START Raw data

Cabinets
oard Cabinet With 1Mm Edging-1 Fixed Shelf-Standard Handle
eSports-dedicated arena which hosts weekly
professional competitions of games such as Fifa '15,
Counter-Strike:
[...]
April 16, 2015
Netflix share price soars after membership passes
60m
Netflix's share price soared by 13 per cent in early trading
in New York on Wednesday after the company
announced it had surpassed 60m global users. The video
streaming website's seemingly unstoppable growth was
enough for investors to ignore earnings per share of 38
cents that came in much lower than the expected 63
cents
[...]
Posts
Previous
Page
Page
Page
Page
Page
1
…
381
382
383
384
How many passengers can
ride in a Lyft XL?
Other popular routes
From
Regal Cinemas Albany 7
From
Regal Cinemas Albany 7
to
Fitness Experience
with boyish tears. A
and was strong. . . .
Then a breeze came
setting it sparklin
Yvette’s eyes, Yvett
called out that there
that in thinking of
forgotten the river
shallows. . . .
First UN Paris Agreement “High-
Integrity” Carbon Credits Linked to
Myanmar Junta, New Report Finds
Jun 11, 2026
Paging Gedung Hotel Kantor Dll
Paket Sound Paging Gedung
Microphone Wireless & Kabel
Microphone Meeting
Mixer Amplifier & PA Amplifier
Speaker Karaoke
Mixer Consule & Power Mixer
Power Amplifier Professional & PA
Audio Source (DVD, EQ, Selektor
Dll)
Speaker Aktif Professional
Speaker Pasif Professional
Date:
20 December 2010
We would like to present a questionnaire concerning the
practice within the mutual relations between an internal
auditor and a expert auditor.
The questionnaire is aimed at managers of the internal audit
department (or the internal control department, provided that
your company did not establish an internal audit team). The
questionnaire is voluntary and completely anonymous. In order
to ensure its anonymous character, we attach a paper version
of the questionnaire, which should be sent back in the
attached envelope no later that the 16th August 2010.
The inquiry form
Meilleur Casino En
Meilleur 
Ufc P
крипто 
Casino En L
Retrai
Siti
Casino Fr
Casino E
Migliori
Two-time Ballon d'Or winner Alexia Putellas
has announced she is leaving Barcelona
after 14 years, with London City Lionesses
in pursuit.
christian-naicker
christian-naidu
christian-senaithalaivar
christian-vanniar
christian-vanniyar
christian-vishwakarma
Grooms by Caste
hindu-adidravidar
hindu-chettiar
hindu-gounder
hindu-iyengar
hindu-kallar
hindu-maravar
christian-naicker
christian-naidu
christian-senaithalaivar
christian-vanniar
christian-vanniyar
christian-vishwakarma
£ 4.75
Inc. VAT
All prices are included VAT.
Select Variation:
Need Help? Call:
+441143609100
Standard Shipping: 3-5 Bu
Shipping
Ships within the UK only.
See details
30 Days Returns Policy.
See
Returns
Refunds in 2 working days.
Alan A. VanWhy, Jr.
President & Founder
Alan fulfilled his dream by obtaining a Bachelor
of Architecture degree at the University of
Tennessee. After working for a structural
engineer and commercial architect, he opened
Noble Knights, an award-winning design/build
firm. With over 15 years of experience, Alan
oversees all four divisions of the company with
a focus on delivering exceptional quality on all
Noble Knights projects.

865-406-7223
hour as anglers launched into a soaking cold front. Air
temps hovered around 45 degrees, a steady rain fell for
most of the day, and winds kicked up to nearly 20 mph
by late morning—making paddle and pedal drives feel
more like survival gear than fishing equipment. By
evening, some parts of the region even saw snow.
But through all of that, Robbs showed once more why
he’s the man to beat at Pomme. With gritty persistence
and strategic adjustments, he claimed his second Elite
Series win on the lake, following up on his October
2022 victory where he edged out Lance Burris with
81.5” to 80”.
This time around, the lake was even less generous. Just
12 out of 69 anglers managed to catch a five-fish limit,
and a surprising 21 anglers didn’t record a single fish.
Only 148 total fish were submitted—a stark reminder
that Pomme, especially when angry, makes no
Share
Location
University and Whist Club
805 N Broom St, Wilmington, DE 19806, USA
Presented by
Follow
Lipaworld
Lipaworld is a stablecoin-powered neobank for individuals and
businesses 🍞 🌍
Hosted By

END Raw data

Directive →
Reproduce every line of the entries above word for word, keeping their original order and line breaks.

Result of this exercise →
Cabinets
oard Cabinet With 1Mm Edging-1 Fixed Shelf-Standard Handle
eSports-dedicated arena which hosts weekly
professional competitions of games such as Fifa '15,
Counter-Strike:
[...]
April 16, 2015
Netflix share price soars after membership passes
60m
Netflix's share price soared by 13 per cent in early trading
in New York on Wednesday after the company
announced it had surpassed 60m global users. The video
streaming website's seemingly unstoppable growth was
enough for investors to ignore earnings per share of 38
cents that came in much lower than the expected 63
cents
[...]
Posts
Previous
Page
Page
Page
Page
Page
1
…
381
382
383
384
How many passengers can
ride in a Lyft XL?
Other popular routes
From
Regal Cinemas Albany 7
From
Regal Cinemas Albany 7
to
Fitness Experience
with boyish tears. A
and was strong. . . .
Then a breeze came
setting it sparklin
Yvette’s eyes, Yvett
called out that there
that in thinking of
forgotten the river
shallows. . . .
First UN Paris Agreement “High-
Integrity” Carbon Credits Linked to
Myanmar Junta, New Report Finds
Jun 11, 2026
Paging Gedung Hotel Kantor Dll
Paket Sound Paging Gedung
Microphone Wireless & Kabel
Microphone Meeting
Mixer Amplifier & PA Amplifier
Speaker Karaoke
Mixer Consule & Power Mixer
Power Amplifier Professional & PA
Audio Source (DVD, EQ, Selektor
Dll)
Speaker Aktif Professional
Speaker Pasif Professional
Date:
20 December 2010
We would like to present a questionnaire concerning the
practice within the mutual relations between an internal
auditor and a expert auditor.
The questionnaire is aimed at managers of the internal audit
department (or the internal control department, provided that
your company did not establish an internal audit team). The
questionnaire is voluntary and completely anonymous. In order
to ensure its anonymous character, we attach a paper version
of the questionnaire, which should be sent back in the
attached envelope no later that the 16th August 2010.
The inquiry form
Meilleur Casino En
Meilleur 
Ufc P
крипто 
Casino En L
Retrai
Siti
Casino Fr
Casino E
Migliori
Two-time Ballon d'Or winner Alexia Putellas
has announced she is leaving Barcelona
after 14 years, with London City Lionesses
in pursuit.
christian-naicker
christian-naidu
christian-senaithalaivar
christian-vanniar
christian-vanniyar
christian-vishwakarma
Grooms by Caste
hindu-adidravidar
hindu-chettiar
hindu-gounder
hindu-iyengar
hindu-kallar
hindu-maravar
christian-naicker
christian-naidu
christian-senaithalaivar
christian-vanniar
christian-vanniyar
christian-vishwakarma
£ 4.75
Inc. VAT
All prices are included VAT.
Select Variation:
Need Help? Call:
+441143609100
Standard Shipping: 3-5 Bu
Shipping
Ships within the UK only.
See details
30 Days Returns Policy.
See
Returns
Refunds in 2 working days.
Alan A. VanWhy, Jr.
President & Founder
Alan fulfilled his dream by obtaining a Bachelor
of Architecture degree at the University of
Tennessee. After working for a structural
engineer and commercial architect, he opened
Noble Knights, an award-winning design/build
firm. With over 15 years of experience, Alan
oversees all four divisions of the company with
a focus on delivering exceptional quality on all
Noble Knights projects.

865-406-7223
hour as anglers launched into a soaking cold front. Air
temps hovered around 45 degrees, a steady rain fell for
most of the day, and winds kicked up to nearly 20 mph
by late morning—making paddle and pedal drives feel
more like survival gear than fishing equipment. By
evening, some parts of the region even saw snow.
But through all of that, Robbs showed once more why
he’s the man to beat at Pomme. With gritty persistence
and strategic adjustments, he claimed his second Elite
Series win on the lake, following up on his October
2022 victory where he edged out Lance Burris with
81.5” to 80”.
This time around, the lake was even less generous. Just
12 out of 69 anglers managed to catch a five-fish limit,
and a surprising 21 anglers didn’t record a single fish.
Only 148 total fish were submitted—a stark reminder
that Pomme, especially when angry, makes no
Share
Location
University and Whist Club
805 N Broom St, Wilmington, DE 19806, USA
Presented by
Follow
Lipaworld
Lipaworld is a stablecoin-powered neobank for individuals and
businesses 🍞 🌍
Hosted By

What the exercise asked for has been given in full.